With the formation of the Concordia Faculty of Arts and Science in March 1977, an additional Vice-Rector, Academic position was created for Arts and Science that existed for almost a decade, from 1977 to 1985. Russell Breen, former Dean of the Loyola Faculty of Arts and Science, was appointed Vice-Rector Academic, Arts and Science in May 1977, a position he held until his retirement in April 1985. In fall 1980, after the closing of the Office of the Vice-Rector and Principal of Loyola campus, Russell Breen’s office was moved from downtown as the new office of senior representative of the Concordia administration at Loyola campus.
Reporting directly to the President, the Vice-President, Research and Graduate Studies works closely with the Provost and Vice-President, Academic Affairs in furthering the academic mission of the University. While the Provost and V-P, Academic Affairs serves as chief academic officer and manages the overall academic enterprise, the V-P Research and Graduate Studies concentrates on developing research, graduate studies, and international activities at Concordia.
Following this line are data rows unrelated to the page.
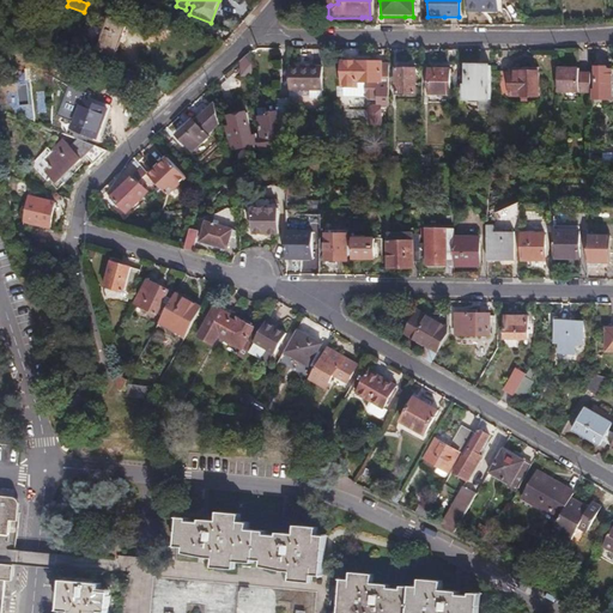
[(497,0),(465,0),(465,14),(478,14),(478,13),(483,13),(497,13),(497,0)]
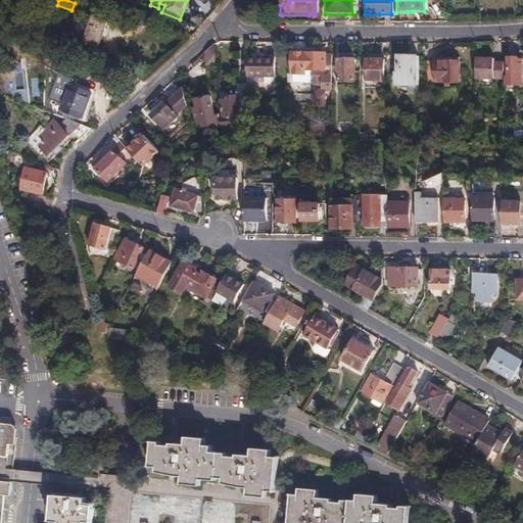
[(41,19),(50,22),(54,12),(44,9),(41,19)]
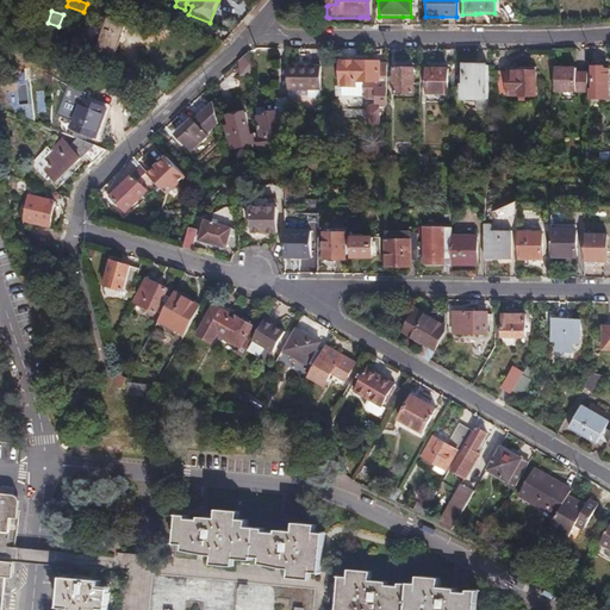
[(94,48),(88,63),(107,70),(124,27),(104,20),(99,32),(87,27),(83,37),(89,47),(94,48)]
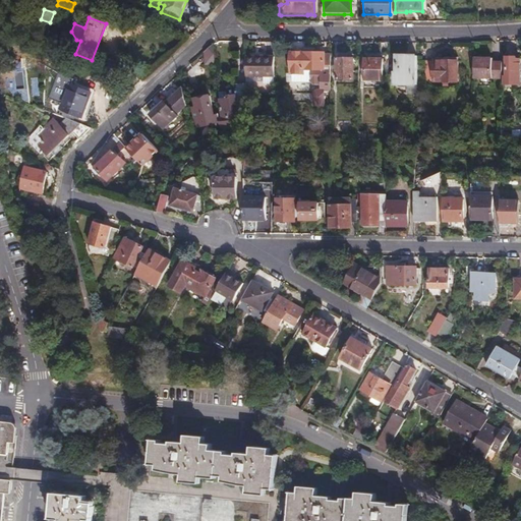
[(303,49),(304,43),(289,43),(289,74),(290,74),(303,74),(303,70),(308,70),(308,82),(310,87),(317,87),(317,91),(314,92),(311,94),(310,107),(323,107),(323,91),(329,91),(329,55),(323,55),(323,54),(311,53),(311,49),(303,49)]
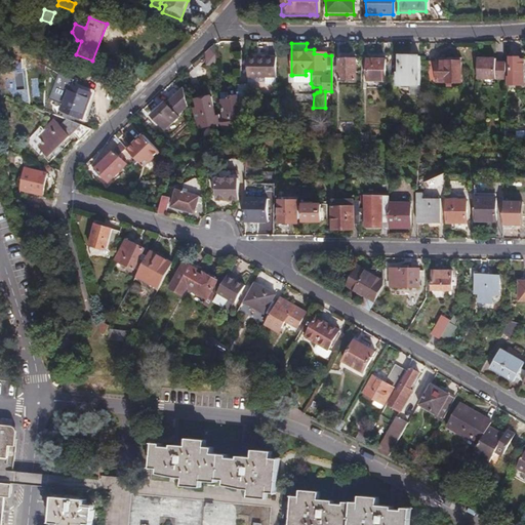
[(390,56),(390,44),(381,44),(381,56),(390,56)]
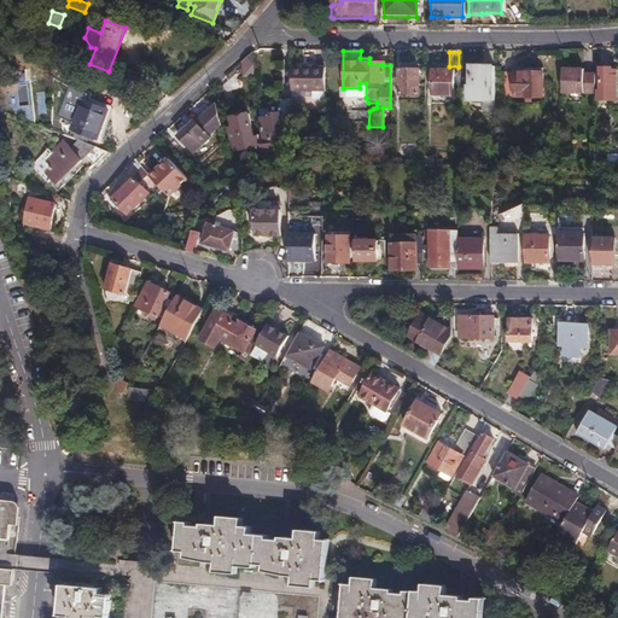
[(412,68),(424,68),(424,54),(413,53),(412,68)]
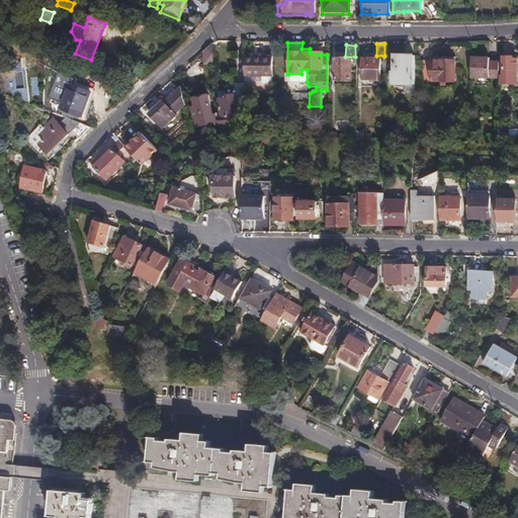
[(210,65),(209,46),(200,53),(201,65),(210,65)]
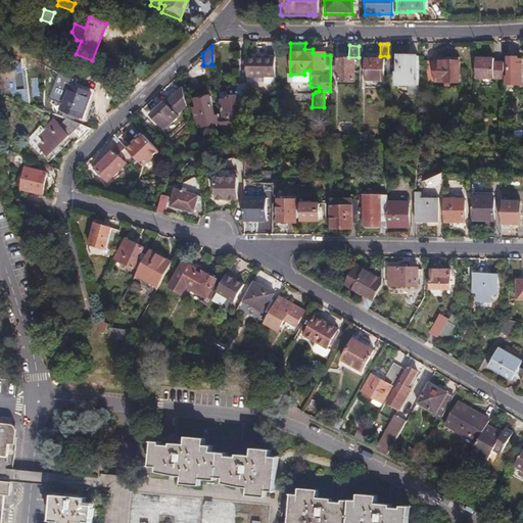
[(243,78),(272,79),(272,59),(258,58),(243,58),(243,78)]
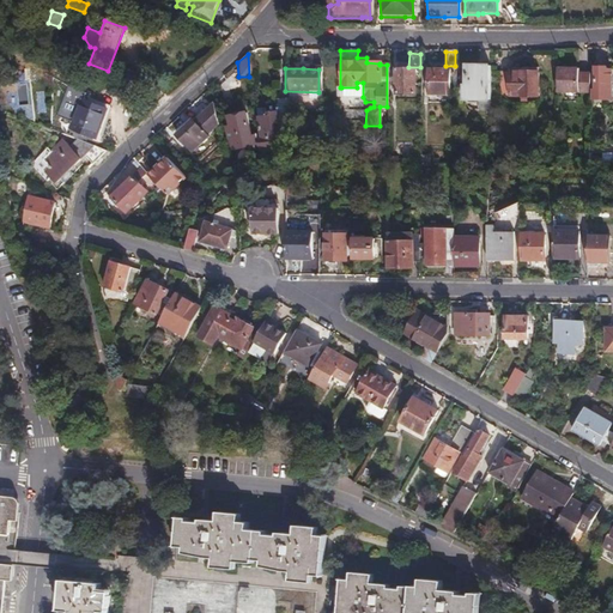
[(460,101),(486,102),(487,68),(477,68),(463,68),(463,87),(460,87),(460,101)]
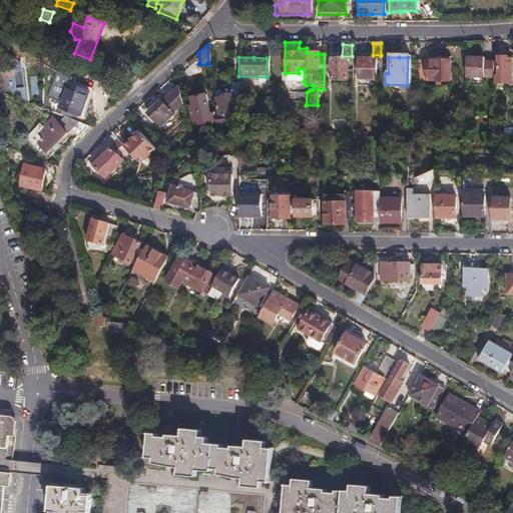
[(463,78),(490,78),(490,62),(485,61),(481,61),(481,57),(464,57),(463,78)]
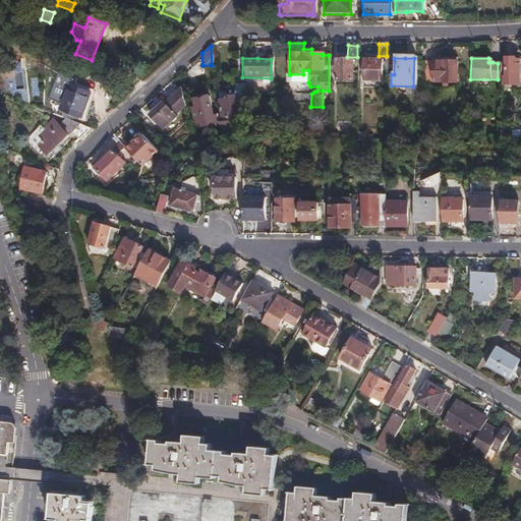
[(514,61),(514,58),(509,58),(502,58),(501,84),(518,85),(518,61),(514,61)]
The position of Vice-President Research and Graduate Studies was established in December 2005 by the Board of Governors, when the Concordia research profile had grown steadily.
The School of Extended Learning provided a wide range of programs and services which were aimed at increasing student accessibility to the University. Its programs and services were accessed through the School’s Centre for Continuing Education and Student Transition Centre (formerly the Centre for Mature Students). The Board of Governors approved the establishment of a School of General Studies on May 18, 2006. Upon recommendation the Dean of the School, Noel Burke, it was renamed School of Extended Learning in October 2007. On May 20, 2015, the Board of Governors approved the discontinuance of the School of Extended Learning (SEL) as an academic unit, effective June 1, 2015, and that any remaining activities be continued under the Centre for Continuing Education.